• TRY IT
Please give an exact printout of the records, without any pictures.

━━━ MATERIAL PROVIDED ━━━

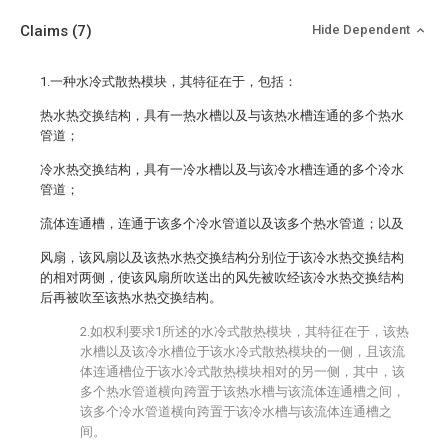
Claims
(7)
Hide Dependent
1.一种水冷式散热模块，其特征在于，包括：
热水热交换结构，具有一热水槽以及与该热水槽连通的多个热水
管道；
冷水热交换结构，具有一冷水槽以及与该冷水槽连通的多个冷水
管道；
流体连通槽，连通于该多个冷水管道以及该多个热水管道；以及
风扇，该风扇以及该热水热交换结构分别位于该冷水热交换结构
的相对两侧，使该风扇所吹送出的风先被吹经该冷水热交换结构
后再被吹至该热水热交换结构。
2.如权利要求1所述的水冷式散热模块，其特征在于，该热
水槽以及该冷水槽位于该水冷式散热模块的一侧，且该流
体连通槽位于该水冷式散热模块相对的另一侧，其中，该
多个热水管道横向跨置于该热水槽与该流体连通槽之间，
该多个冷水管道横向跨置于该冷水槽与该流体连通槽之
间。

━━━

• ANSWER TO THE EXERCISE
Claims
(7)
Hide Dependent
1.一种水冷式散热模块，其特征在于，包括：
热水热交换结构，具有一热水槽以及与该热水槽连通的多个热水
管道；
冷水热交换结构，具有一冷水槽以及与该冷水槽连通的多个冷水
管道；
流体连通槽，连通于该多个冷水管道以及该多个热水管道；以及
风扇，该风扇以及该热水热交换结构分别位于该冷水热交换结构
的相对两侧，使该风扇所吹送出的风先被吹经该冷水热交换结构
后再被吹至该热水热交换结构。
2.如权利要求1所述的水冷式散热模块，其特征在于，该热
水槽以及该冷水槽位于该水冷式散热模块的一侧，且该流
体连通槽位于该水冷式散热模块相对的另一侧，其中，该
多个热水管道横向跨置于该热水槽与该流体连通槽之间，
该多个冷水管道横向跨置于该冷水槽与该流体连通槽之
间。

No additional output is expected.